So I’ve been pretty poor at maintaining this blog recently for a number of reasons. Over the last month or so a lot a has happened which has meant that I haven’t had the time or energy to keep up the writing. However, these events have been well deserved and long-needed (even if I do say so myself!). The first major thing was that my boyfriend and I finally got to move into our own flat, it’s only taken us 7 and a half years! Since moving in and buying nice things to furnish it with we are both so much happier. It’s amazing how much a difference having our own space in a nice part of town, with only the two of us to worry about. It’s been quite a long wait but it was totally worth it!
The second major thing that has happened to me recently is that I applied for a studentship at the Univeristy of Southampton to do a PhD in Archaeology. After I completed my masters a couple of years ago I wasn’t convinced that further study was right for me and so I took my current job at Reading Univeristy as a Research Assistant. This job has been amazing allowing me to stay in an academic environment and work with some great people, assiting their research. Over the past year or so I have been thinking about my future and career and struggled to find something that I wanted to pursue. I was then shown the job advert for the PhD Studetship and it sounded ideal. My reasons for not pursuing a PhD sooner revolved around the topic and cost, however this one ticked all of the boxes. The studentship aims to improve aging techniques for human skeletal remains in archaeological assemblages which could provide a positive contribution to the field – something that was important to me, plus there was the added benefit for being funded.
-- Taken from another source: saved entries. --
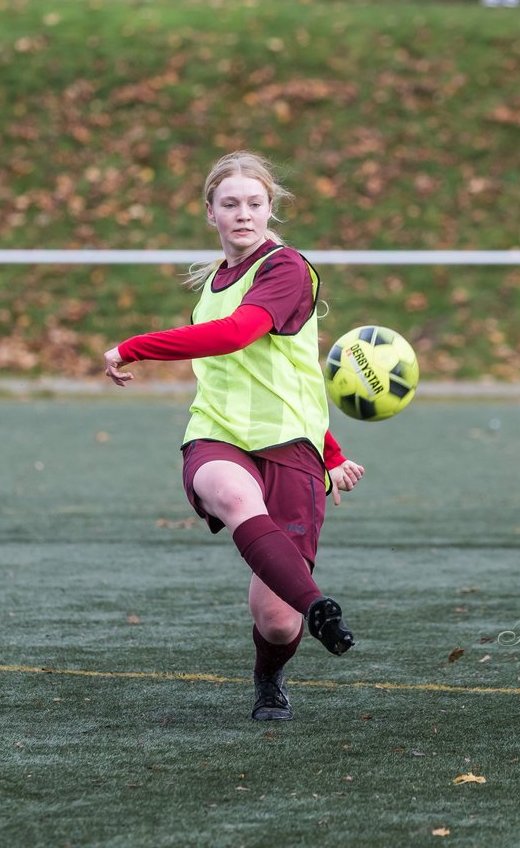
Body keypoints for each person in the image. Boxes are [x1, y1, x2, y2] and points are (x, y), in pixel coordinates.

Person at [103, 150, 365, 722]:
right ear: (210, 213)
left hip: (290, 448)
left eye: (254, 203)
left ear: (271, 208)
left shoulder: (286, 268)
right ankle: (320, 606)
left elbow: (250, 346)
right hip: (216, 437)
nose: (243, 213)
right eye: (230, 204)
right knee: (232, 494)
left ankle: (270, 673)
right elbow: (241, 364)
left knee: (277, 619)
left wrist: (331, 452)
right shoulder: (216, 283)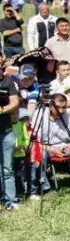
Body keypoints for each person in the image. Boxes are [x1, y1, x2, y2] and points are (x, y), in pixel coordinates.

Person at [29, 91, 70, 196]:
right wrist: (52, 149)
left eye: (64, 107)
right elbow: (35, 142)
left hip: (65, 145)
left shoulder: (67, 114)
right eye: (58, 107)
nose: (61, 110)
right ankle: (46, 188)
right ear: (50, 105)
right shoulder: (39, 114)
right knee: (39, 154)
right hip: (45, 146)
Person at [0, 65, 20, 209]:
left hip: (6, 131)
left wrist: (1, 110)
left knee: (7, 169)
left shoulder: (8, 81)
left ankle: (10, 201)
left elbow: (15, 103)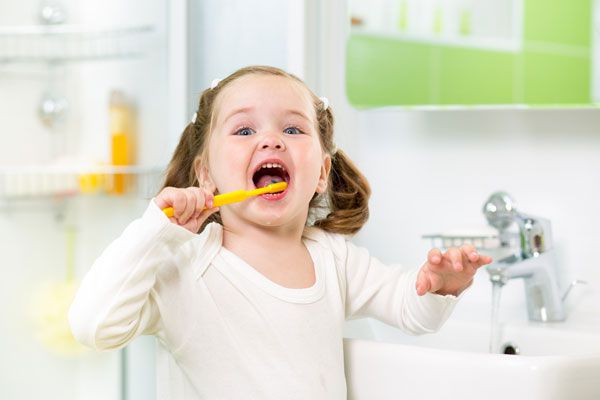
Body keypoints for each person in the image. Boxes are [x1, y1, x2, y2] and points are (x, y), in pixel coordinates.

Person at [69, 65, 492, 399]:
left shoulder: (335, 258)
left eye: (292, 129)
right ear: (206, 175)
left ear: (321, 173)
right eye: (244, 130)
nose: (271, 140)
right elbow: (94, 326)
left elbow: (408, 310)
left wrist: (441, 286)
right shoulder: (187, 267)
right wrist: (155, 232)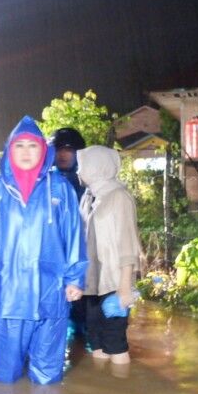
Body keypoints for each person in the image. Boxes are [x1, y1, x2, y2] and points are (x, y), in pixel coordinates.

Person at [0, 116, 87, 384]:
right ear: (10, 150)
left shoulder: (59, 188)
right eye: (19, 146)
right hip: (9, 296)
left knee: (48, 377)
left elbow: (74, 237)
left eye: (32, 146)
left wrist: (75, 278)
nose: (26, 152)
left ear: (43, 150)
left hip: (52, 294)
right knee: (3, 376)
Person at [76, 145, 142, 365]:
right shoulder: (88, 197)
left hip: (114, 282)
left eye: (83, 165)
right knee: (95, 340)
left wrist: (125, 286)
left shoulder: (119, 197)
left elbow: (128, 243)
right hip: (92, 282)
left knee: (115, 341)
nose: (78, 170)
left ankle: (122, 387)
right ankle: (101, 388)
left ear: (97, 167)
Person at [49, 127, 88, 341]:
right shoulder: (45, 183)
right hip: (54, 261)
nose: (63, 154)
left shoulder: (89, 183)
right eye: (59, 149)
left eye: (69, 150)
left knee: (84, 320)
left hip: (82, 261)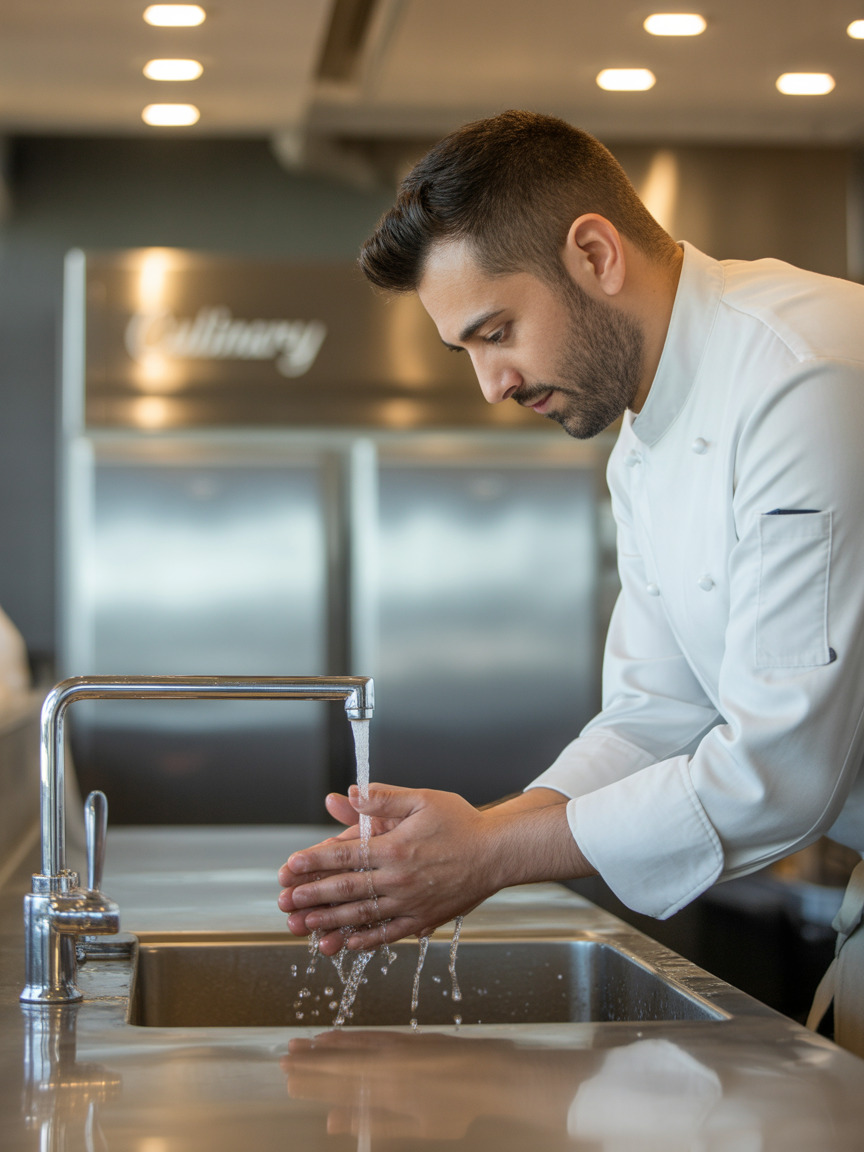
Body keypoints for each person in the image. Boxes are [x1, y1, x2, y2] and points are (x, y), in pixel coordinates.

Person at [278, 110, 864, 1054]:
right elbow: (649, 719)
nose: (491, 385)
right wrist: (474, 835)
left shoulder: (803, 376)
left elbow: (779, 768)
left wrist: (490, 858)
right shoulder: (642, 445)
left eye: (497, 331)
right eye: (466, 349)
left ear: (594, 254)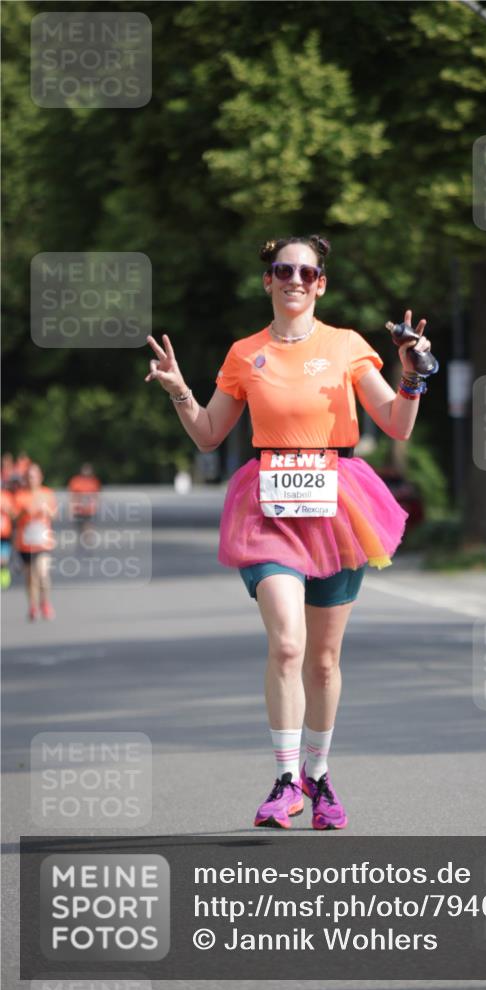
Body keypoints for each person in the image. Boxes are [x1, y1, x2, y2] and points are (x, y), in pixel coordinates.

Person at [145, 234, 433, 830]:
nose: (295, 279)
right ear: (269, 280)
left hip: (337, 508)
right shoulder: (244, 353)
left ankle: (319, 776)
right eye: (284, 269)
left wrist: (412, 375)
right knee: (289, 644)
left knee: (324, 661)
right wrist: (179, 390)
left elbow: (398, 426)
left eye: (307, 271)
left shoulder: (348, 346)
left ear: (320, 283)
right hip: (268, 509)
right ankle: (284, 781)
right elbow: (208, 435)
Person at [13, 463, 58, 620]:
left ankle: (45, 603)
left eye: (34, 476)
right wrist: (23, 513)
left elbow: (54, 515)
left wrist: (47, 511)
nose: (31, 479)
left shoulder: (47, 494)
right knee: (31, 577)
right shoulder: (20, 495)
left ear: (40, 477)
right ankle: (32, 606)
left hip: (43, 542)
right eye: (29, 477)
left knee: (43, 573)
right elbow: (14, 518)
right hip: (26, 543)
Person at [67, 462, 101, 541]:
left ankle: (87, 545)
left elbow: (97, 496)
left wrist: (96, 506)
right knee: (81, 530)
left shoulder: (94, 481)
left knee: (88, 529)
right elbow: (72, 497)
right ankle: (83, 546)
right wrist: (71, 510)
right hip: (79, 510)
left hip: (89, 511)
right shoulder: (76, 481)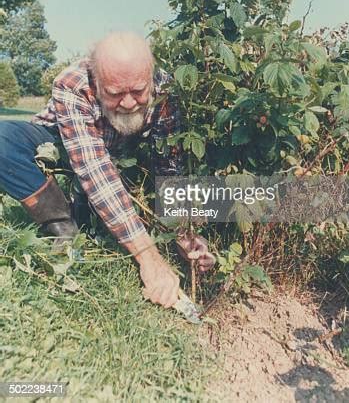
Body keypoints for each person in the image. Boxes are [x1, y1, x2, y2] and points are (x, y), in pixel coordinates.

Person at [0, 32, 215, 308]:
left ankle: (88, 212)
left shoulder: (165, 91)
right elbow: (94, 169)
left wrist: (185, 233)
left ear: (150, 77)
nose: (128, 103)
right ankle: (62, 225)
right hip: (60, 148)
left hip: (119, 159)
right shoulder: (72, 82)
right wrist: (149, 258)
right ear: (97, 80)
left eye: (138, 91)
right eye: (115, 94)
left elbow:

I am extremely pleased to say that this week I recieved confirmation that I had been awarded the studentship! I will be starting sometime at the end of September and I’m very much looking forward to it. It will allow me to work in an area that I am passionate, carry out my own research and to potentially meet a lot of interesting and exciting people. To be honest I can’t really believe it still but I’m sure it’ll sink in at some point!
Getting to this point has not been easy – for myself or my family. I have very nearly given up on pursuing a career in the anthropology/archaeology field on multiple occasions even though I knew that wouldn’t make me happy. I have always heard, and even said myself, that you should do something that makes you happy but that it so much easier said then done. It is really difficult pursuing your dream job, especially if it’s in a slightly niche subject or if you need lots of work experience to get anywhere, and getting a suitable income to provide for yourself. I am hopeful in saying that I think that my PhD is that start of my career in a subject I really enjoy, but it has been sheer determination and a lot of support from my family and boyfriend that has really got me through. I feel very lucky to have gotten here, and yes I have worked very hard to get here, but I still feel lucky.
If you are trying to pursure your ideal career, or are attempting to get into a difficult field – keep going. Work hard, be nice to people and take any opportunities that you can manage – you probably won’t be able to do everything but showing you tried will count. Also make sure you are surrounded by people who support you and who you can depend on. If you’re going through things like I have over the past year or so you’ll need help and someone to turn to when you are feeling bad about yourself and your decisions. They are invaluable and are honestly the reason why I have managed to get this far. However, finally remember that there is an element of luck in all of this. I was luckly to see the job/PhD advert when I did, but that doesn’t mean it won’t happen just that it might happen when you don’t expect it!
I don’t usually write posts like this, and to be honest I didn’t really intend to when I first sat down today, but I felt like I’ve managed to get some things off my chest. I also hope that if anyone who has been in a similar position to me over the last year reads this I hope this post can bring them a little comfort or advice. You’re not alone, and keep your head up – I’m pretty certain it will work out in the end!